(Text section)
--------------------
Record numbers of wild deer were shot under licence in the 2021/2022 season, according to the latest figures released by the National Parks and Wildlife Service, with the bulk of deer taken out in just six counties.
The figures were released to the Irish Deer Commission (IDC). The IDC, a wild deer management organisation made up of hunters and conservationists, says the figures do not take into account the increase in illegal hunting or poaching and believes this may account for thousands more deer killed.
There is no census of deer and neither is there any proper estimate of deer poaching, it said.
More than 55,000 deer were shot under license in the 12 months to the end of February 2022 , a record number, which is almost a quarter more than the previous record in the 2019 season, before the pandemic.
The number of licenses issued in 2022 at 6,232 was also well up on the just-under 5,400 issued in 2021. Most of the deer were culled during the open season, which runs from September to the end of February.
More females (26,261) than males were shot in line with best practice, and the bulk of those involved fallow and sika deer, followed by smaller numbers of red.
The National Parks and Wildlife Service issued almost 1,000 permits to farmers and landowners under Section 42 of the Wildlife Acts to shoot troublesome deer out of season, according to the figures.
--------------------
(What to work on)
Please write what comes next in the report on record deer culls, starting after its last sentence.

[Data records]
--------------------
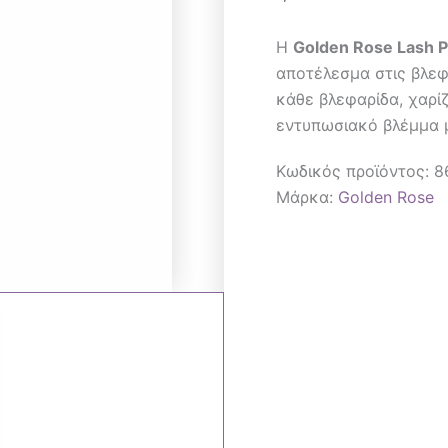
Η
Golden Rose Lash 
αποτέλεσμα στις βλεφ
κάθε βλεφαρίδα, χαρί
εντυπωσιακό βλέμμα μ
Κωδικός προϊόντος:
8
Μάρκα:
Golden Rose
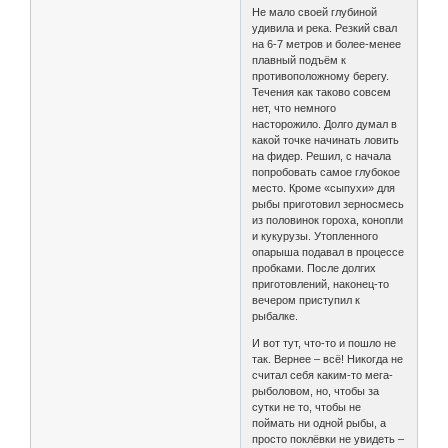
Не мало своей глубиной
удивила и река. Резкий свал
на 6-7 метров и более-менее
плавный подъём к
противоположному берегу.
Течения как таково совсем
нет, что немного
насторожило. Долго думал в
какой точке начинать ловить
на фидер. Решил, с начала
попробовать самое глубокое
место. Кроме «сыпухи» для
рыбы приготовил зерносмесь
из половинок гороха, конопли
и кукурузы. Утопленного
опарыша подавал в процессе
пробками. После долгих
приготовлений, наконец-то
вечером приступил к
рыбалке.
И вот тут, что-то и пошло не
так. Вернее – всё! Никогда не
считал себя каким-то мега-
рыболовом, но, чтобы за
сутки не то, чтобы не
поймать ни одной рыбы, а
просто поклёвки не увидеть –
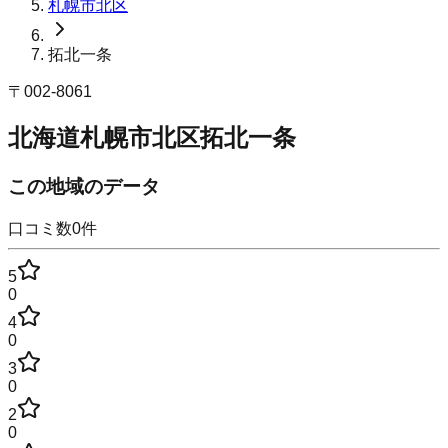
札幌市北区
拓北一条
〒
002-8061
北海道札幌市北区拓北一条
この地域のデータ
口コミ数
0
件
5
0
4
0
3
0
2
0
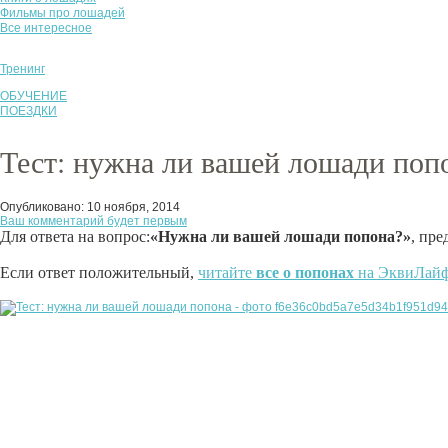
Фильмы про лошадей
Все интересное
Тренинг
ОБУЧЕНИЕ
ПОЕЗДКИ
Тест: нужна ли вашей лошади поп
Опубликовано:
10 ноября, 2014
Ваш комментарий будет первым
Для ответа на вопрос:
«Нужна ли вашей лошади попона?»
, пре
Если ответ положительный,
читайте
все о попонах
на ЭквиЛайф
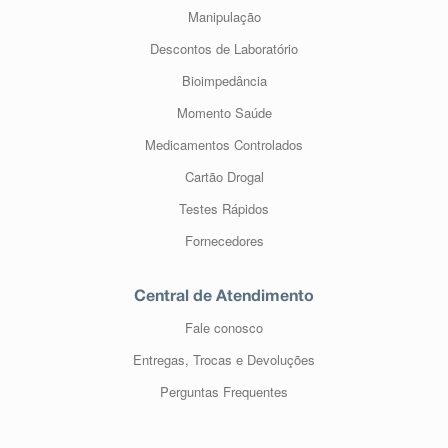
Manipulação
Descontos de Laboratório
Bioimpedância
Momento Saúde
Medicamentos Controlados
Cartão Drogal
Testes Rápidos
Fornecedores
Central de Atendimento
Fale conosco
Entregas, Trocas e Devoluções
Perguntas Frequentes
--------------------
(Task result)
The average number of deer taken out by hunters has remained at between six and eight since the 1990s - in 1995, just 4,500 deer were culled. Most deer shot are eaten by hunters or exported to the UK.
While the number of deer culled has increased, Ireland has not developed a commercial venison industry, the IDC said.
Some 70 per cent of the deer shot under licence involved the six counties of Wicklow, (15,280) followed by Tipperary (4,770) Waterford (3,679) Galway (3,618) Kerry (2,568) and Cork (2,492).
The IDC says it is increasingly worried about anti-deer sentiment and says the fact that 200,000 deer have been taken out by licensed hunters in the past five years is not fully appreciated.
“The management of wild deer has become an increasingly emotive topic with polarized views from those in farming, forestry, rewilding, tourism, photographers, hunting and conservationists,” the IDC said in a statement.